• What to produce
Only one span of the listing below should come back. It runs from the line with "uraçao en Sint" through the line with "nternationaal privaatrecht", and each of its lines must be reproduced exactly.

• Input records
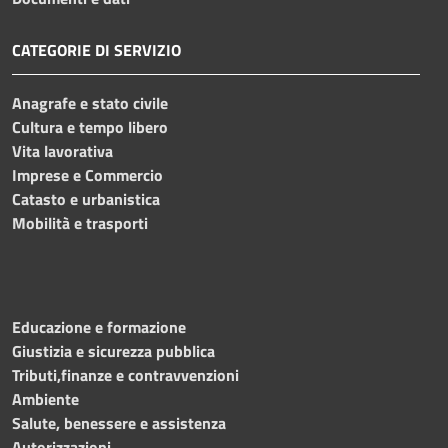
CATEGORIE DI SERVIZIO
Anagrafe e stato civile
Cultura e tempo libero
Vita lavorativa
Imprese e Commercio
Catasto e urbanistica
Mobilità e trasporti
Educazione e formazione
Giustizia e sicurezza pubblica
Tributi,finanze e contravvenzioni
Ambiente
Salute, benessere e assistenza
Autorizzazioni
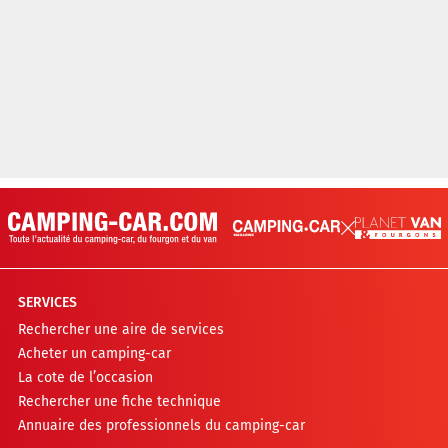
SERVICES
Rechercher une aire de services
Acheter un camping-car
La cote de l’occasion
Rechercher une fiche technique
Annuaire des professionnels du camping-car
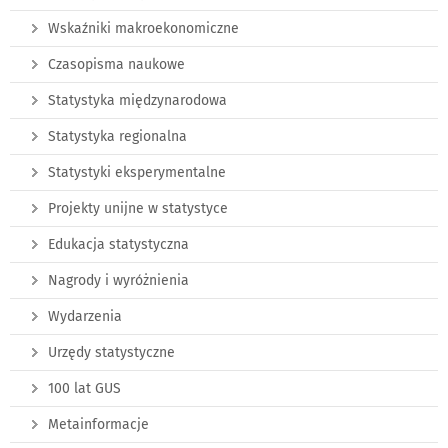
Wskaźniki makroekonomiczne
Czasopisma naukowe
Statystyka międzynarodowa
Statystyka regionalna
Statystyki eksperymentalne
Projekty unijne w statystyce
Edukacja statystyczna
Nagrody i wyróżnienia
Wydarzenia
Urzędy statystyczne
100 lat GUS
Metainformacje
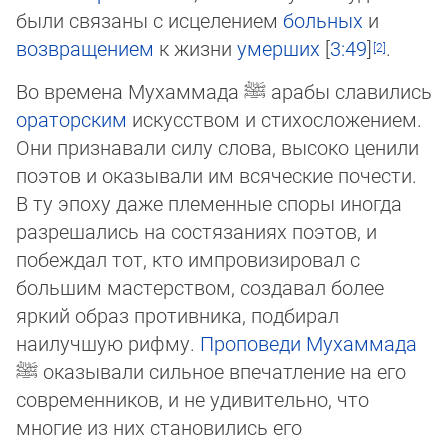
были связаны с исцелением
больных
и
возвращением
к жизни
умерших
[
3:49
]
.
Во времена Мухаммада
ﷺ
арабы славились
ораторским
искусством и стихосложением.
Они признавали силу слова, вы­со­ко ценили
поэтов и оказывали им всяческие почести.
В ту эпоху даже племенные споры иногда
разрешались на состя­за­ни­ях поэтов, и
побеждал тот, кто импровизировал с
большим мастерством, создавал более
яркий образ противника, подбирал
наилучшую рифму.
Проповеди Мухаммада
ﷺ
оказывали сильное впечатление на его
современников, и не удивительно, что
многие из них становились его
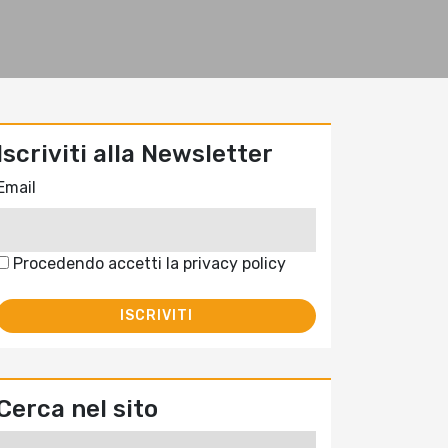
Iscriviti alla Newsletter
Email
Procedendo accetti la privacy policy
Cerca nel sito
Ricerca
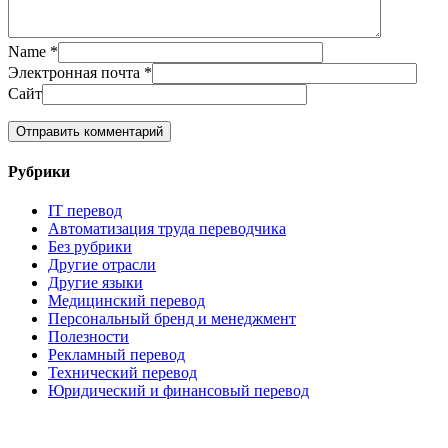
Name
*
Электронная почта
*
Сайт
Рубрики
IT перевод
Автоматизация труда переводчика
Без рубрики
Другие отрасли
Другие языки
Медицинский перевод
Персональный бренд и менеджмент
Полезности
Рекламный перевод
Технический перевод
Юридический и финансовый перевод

* * *

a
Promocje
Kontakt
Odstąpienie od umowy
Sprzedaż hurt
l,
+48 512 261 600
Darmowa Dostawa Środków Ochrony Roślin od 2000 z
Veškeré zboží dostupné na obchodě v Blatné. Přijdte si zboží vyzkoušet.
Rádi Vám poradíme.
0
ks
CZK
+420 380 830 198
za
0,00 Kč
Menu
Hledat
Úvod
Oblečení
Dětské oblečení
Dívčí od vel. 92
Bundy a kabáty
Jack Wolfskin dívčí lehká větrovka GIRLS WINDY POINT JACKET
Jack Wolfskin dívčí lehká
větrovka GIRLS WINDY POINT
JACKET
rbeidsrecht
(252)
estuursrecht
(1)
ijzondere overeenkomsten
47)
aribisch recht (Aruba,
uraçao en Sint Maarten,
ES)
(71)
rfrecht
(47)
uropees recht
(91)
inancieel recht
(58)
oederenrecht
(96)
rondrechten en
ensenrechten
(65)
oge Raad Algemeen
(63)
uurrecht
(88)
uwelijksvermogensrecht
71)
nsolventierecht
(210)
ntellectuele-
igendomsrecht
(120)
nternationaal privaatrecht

• Task response
uraçao en Sint Maarten,
ES)
(71)
rfrecht
(47)
uropees recht
(91)
inancieel recht
(58)
oederenrecht
(96)
rondrechten en
ensenrechten
(65)
oge Raad Algemeen
(63)
uurrecht
(88)
uwelijksvermogensrecht
71)
nsolventierecht
(210)
ntellectuele-
igendomsrecht
(120)
nternationaal privaatrecht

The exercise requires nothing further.